Researchers at the School of Behavioral and Brain Sciences (BBS), University of Texas (UT), have endorsed that a game of chess definitely broadens an individual's outlook in processing visual information.
Through three recent papers, the researchers have discussed how an expert chess player has the capability to analyze a chess board better, a trait that is seen in people who pay attention to new or familiar faces.
This new insight is seen as a method to unravel new techniques to improve eyewitness testimony. The research is seen as a tool to enhance teaching methods to enhance people's ability to learn more efficiently.
Cognitive neuroscientists at UT are studying gaming tactics of expert chess players who scrutinize a board to calculate their next moves. The aim is to understand how the brains of these chess players work, especially in processing visual information.
The behavioral findings, published in the Journal of Experimental Psychology, involved nearly 30 UT Dallas chess team members beginning in 2009.
Recreational players from the school's chess club and novice student participants too volunteered for the study. Part of the research is ongoing at UT Dallas' Center for Brain Health.
Study participants had to view a series of interleaved chess game boards and faces, noting whether each presentation matched the previous game position or face.
With faces, lead researcher James Bartlett, Dr. Daniel Krawczyk and co-author Amy Boggan found that casual chess players and novices exhibited a so-called congruency effect which is a hallmark of face processing. But expert chess players demonstrated a harmonizing effect with chess, which suggested that they process chess games more holistically than less-experienced players.
In another study, the researchers used functional magnetic resonance imaging (fMRI) to map the reactions inside the players' brains when they viewed faces, chess positions, randomized chess positions and other objects.

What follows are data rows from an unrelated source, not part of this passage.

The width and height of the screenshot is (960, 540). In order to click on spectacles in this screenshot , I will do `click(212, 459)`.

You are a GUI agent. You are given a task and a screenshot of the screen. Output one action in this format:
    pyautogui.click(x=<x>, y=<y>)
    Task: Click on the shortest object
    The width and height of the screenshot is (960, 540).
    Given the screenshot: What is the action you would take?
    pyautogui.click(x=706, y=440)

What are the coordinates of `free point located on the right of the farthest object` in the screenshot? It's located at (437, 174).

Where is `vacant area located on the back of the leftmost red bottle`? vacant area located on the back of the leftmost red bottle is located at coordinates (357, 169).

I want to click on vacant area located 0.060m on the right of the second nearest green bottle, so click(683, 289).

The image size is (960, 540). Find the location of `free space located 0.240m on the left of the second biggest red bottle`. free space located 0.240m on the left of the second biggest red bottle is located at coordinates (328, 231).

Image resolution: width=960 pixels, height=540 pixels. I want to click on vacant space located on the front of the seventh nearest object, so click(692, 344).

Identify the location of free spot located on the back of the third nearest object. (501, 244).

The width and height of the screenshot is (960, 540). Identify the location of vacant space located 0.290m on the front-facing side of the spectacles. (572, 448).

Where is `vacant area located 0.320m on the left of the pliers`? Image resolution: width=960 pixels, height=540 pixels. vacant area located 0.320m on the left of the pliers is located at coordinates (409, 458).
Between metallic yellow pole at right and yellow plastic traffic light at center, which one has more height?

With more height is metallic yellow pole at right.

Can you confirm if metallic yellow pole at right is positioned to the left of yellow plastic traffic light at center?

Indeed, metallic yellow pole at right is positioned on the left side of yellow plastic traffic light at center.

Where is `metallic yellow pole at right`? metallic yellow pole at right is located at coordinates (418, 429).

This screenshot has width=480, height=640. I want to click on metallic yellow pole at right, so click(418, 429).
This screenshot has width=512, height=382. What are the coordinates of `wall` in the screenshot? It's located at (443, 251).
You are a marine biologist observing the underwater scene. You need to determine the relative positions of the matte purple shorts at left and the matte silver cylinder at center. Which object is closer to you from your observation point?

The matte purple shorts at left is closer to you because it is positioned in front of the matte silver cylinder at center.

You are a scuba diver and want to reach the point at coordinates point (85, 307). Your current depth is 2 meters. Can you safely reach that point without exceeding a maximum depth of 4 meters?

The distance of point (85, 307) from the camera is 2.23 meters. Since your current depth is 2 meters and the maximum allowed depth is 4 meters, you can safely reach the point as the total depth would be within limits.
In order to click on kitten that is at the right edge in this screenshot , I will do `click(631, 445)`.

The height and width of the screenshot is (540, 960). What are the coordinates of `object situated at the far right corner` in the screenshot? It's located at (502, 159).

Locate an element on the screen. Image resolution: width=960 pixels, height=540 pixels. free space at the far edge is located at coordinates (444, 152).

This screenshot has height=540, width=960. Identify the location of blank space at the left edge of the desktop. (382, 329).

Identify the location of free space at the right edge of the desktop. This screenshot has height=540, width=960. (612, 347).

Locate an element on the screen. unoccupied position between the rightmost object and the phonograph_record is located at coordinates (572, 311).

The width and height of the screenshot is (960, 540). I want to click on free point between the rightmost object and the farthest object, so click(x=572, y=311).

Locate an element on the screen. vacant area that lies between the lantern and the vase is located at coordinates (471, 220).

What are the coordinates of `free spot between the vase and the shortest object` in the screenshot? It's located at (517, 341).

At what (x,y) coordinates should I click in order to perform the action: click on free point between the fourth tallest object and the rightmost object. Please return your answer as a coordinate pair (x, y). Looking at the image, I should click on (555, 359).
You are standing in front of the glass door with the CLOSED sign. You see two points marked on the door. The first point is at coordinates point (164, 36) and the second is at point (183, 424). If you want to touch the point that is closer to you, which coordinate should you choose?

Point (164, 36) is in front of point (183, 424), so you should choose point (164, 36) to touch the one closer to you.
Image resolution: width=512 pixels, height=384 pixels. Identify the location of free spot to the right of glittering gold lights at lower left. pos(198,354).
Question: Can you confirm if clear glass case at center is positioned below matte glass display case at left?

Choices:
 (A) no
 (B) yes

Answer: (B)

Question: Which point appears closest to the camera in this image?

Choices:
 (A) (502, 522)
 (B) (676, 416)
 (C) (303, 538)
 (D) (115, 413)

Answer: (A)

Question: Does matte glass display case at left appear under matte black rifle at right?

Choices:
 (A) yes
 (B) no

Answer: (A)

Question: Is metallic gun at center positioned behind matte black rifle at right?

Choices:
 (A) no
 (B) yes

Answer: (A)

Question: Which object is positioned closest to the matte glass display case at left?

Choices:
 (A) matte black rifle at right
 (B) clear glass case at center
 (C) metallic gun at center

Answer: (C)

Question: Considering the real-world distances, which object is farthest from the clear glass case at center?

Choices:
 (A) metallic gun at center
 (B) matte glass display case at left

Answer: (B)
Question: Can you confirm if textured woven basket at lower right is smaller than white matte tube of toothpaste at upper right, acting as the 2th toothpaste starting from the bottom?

The scientists observed that typical brain areas usually associated with face recognition were not particularly responsive to chess game displays but, certain areas of the brain were seen to be sensitive to game moves. These brain areas actually scrutinized whether games were normal games or had pieces randomly placed about the board.
The new study is seen as a precursor to further investigations for understanding how the brains of chess players react to certain types of visual stimuli in various situations.
The idea is to observe neurological reactions in chess players in order to gain an insight on what enables humans to retain visual information before processing them into knowledge chunks.
We hope to extend this work to develop training techniques to foster holistic processing in other domains, said Bartlett.
Harnessing the power of holistic processing may help improve skilled performance in a range of real-world contexts.
The neuroscientists hope that this new understanding of visual recognition will help in enhancing learning cycles. The researchers note, If scientists understand how people naturally process information to reach a conclusion, they might be able to improve processing mechanisms or take other steps to help individuals make better use of information.